## [Problem to work on]
Of the entries below, return only those lines from the line with "This document, as" to the line with "REGULATING APP-BASED MOBILITY SERVICES ©", exactly, both included.

Segment Start: Extracted entries

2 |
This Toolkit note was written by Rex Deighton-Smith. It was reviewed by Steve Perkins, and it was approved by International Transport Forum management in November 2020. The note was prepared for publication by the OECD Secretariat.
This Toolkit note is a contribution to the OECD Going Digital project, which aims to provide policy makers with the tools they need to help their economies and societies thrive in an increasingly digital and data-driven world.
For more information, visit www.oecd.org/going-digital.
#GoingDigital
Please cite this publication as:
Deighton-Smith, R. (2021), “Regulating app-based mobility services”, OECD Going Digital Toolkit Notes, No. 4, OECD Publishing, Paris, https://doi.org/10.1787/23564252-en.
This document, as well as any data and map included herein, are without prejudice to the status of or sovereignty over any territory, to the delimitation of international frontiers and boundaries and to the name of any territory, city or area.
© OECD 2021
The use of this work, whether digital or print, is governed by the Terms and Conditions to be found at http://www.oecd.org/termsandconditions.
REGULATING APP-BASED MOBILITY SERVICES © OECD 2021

Segment End: Extracted entries
Segment Start: Extracted entries

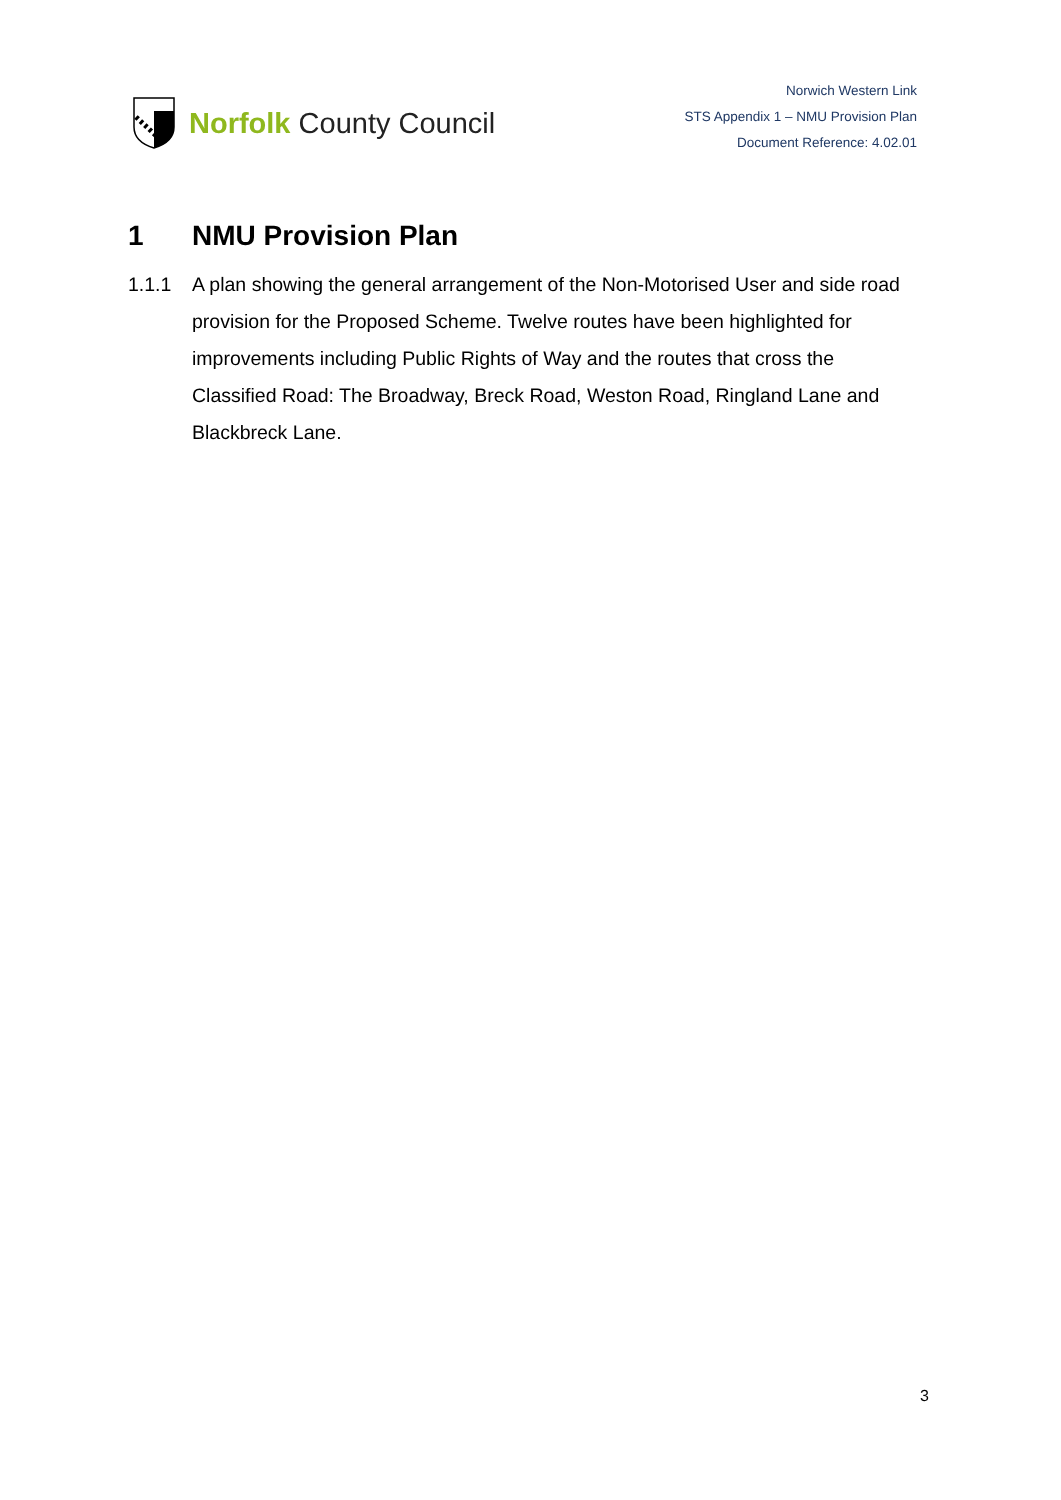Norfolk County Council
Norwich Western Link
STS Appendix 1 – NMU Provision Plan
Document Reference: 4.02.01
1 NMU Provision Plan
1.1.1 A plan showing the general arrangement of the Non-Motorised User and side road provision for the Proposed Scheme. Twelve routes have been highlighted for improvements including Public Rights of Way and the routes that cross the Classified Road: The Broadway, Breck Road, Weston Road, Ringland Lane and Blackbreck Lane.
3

Segment End: Extracted entries

## [Exercise output]
This document, as well as any data and map included herein, are without prejudice to the status of or sovereignty over any territory, to the delimitation of international frontiers and boundaries and to the name of any territory, city or area.
© OECD 2021
The use of this work, whether digital or print, is governed by the Terms and Conditions to be found at http://www.oecd.org/termsandconditions.
REGULATING APP-BASED MOBILITY SERVICES © OECD 2021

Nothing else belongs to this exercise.